TASK GOAL:
The answer must be an exact copy of the lines from the one holding "かアンダーテイカーか…」マット・ハ" through the final line of the entries, and nothing else.

RECORD EXTRACTS:
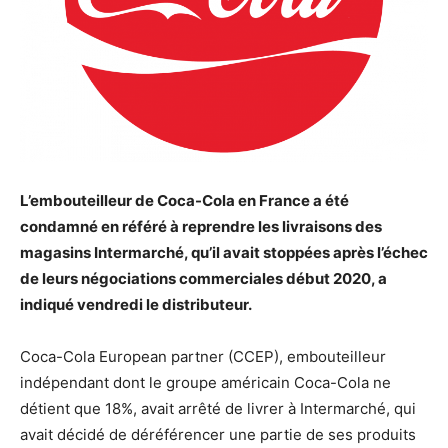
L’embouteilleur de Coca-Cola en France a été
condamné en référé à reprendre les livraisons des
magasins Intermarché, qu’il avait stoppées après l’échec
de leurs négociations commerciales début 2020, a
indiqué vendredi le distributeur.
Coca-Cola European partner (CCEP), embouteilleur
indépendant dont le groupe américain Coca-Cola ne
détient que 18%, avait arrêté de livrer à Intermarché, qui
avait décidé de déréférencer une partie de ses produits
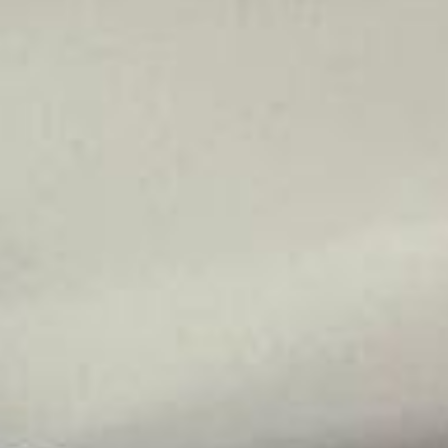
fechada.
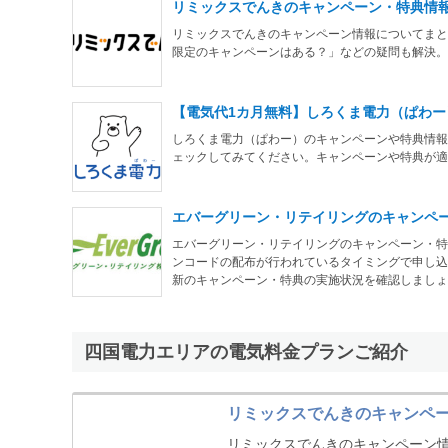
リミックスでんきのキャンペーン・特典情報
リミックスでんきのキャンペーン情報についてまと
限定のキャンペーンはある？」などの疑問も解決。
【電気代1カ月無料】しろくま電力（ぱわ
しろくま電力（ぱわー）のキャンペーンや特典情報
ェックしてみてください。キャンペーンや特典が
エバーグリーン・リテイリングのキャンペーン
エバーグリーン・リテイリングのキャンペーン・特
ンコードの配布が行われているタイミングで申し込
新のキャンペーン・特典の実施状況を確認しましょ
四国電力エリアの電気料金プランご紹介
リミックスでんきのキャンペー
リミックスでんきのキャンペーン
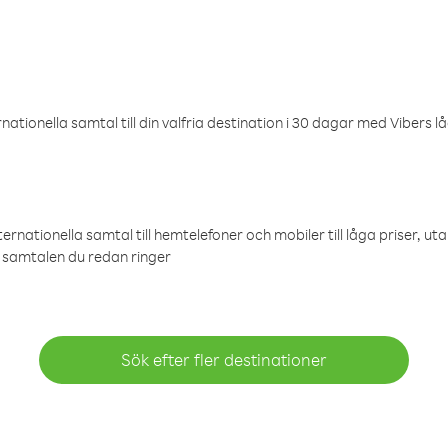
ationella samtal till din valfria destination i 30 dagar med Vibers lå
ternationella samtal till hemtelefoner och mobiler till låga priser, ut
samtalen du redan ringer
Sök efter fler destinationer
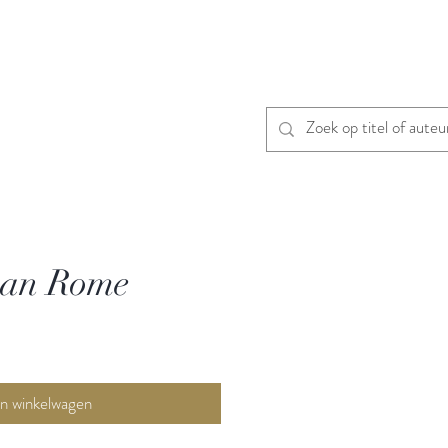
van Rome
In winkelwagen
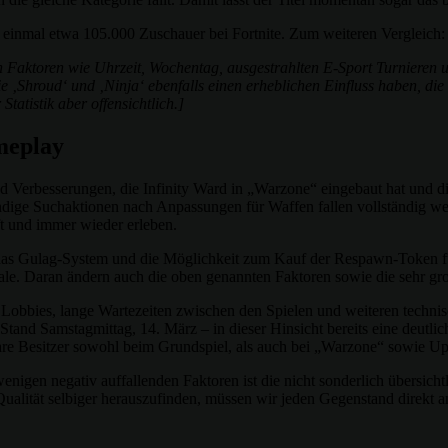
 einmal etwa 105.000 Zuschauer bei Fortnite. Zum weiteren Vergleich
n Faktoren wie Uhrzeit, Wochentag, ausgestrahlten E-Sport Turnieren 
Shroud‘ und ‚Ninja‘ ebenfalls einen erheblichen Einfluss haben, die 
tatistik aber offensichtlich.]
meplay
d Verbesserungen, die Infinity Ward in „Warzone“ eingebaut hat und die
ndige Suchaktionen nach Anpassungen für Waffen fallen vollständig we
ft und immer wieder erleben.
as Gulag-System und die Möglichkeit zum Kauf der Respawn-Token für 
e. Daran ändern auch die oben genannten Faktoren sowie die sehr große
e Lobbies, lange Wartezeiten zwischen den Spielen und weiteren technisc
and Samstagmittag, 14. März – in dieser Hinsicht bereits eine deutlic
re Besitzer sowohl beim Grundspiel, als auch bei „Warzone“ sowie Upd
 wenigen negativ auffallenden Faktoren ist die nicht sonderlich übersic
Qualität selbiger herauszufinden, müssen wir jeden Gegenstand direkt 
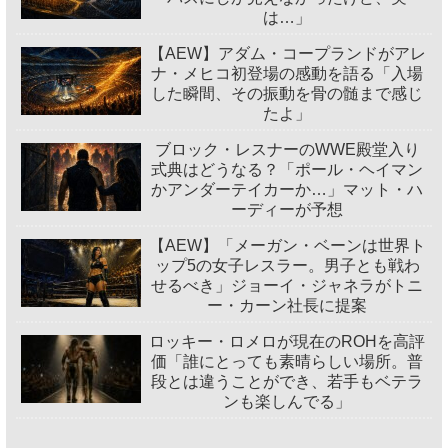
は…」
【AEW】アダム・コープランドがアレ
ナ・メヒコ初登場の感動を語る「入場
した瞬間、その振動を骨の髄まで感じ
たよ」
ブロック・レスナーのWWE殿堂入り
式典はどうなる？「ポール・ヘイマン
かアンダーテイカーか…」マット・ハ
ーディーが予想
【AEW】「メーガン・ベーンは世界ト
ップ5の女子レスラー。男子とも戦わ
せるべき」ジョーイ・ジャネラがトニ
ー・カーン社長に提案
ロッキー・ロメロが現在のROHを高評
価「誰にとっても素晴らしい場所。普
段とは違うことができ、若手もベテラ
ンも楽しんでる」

THE ANSWER:
かアンダーテイカーか…」マット・ハ
ーディーが予想
【AEW】「メーガン・ベーンは世界ト
ップ5の女子レスラー。男子とも戦わ
せるべき」ジョーイ・ジャネラがトニ
ー・カーン社長に提案
ロッキー・ロメロが現在のROHを高評
価「誰にとっても素晴らしい場所。普
段とは違うことができ、若手もベテラ
ンも楽しんでる」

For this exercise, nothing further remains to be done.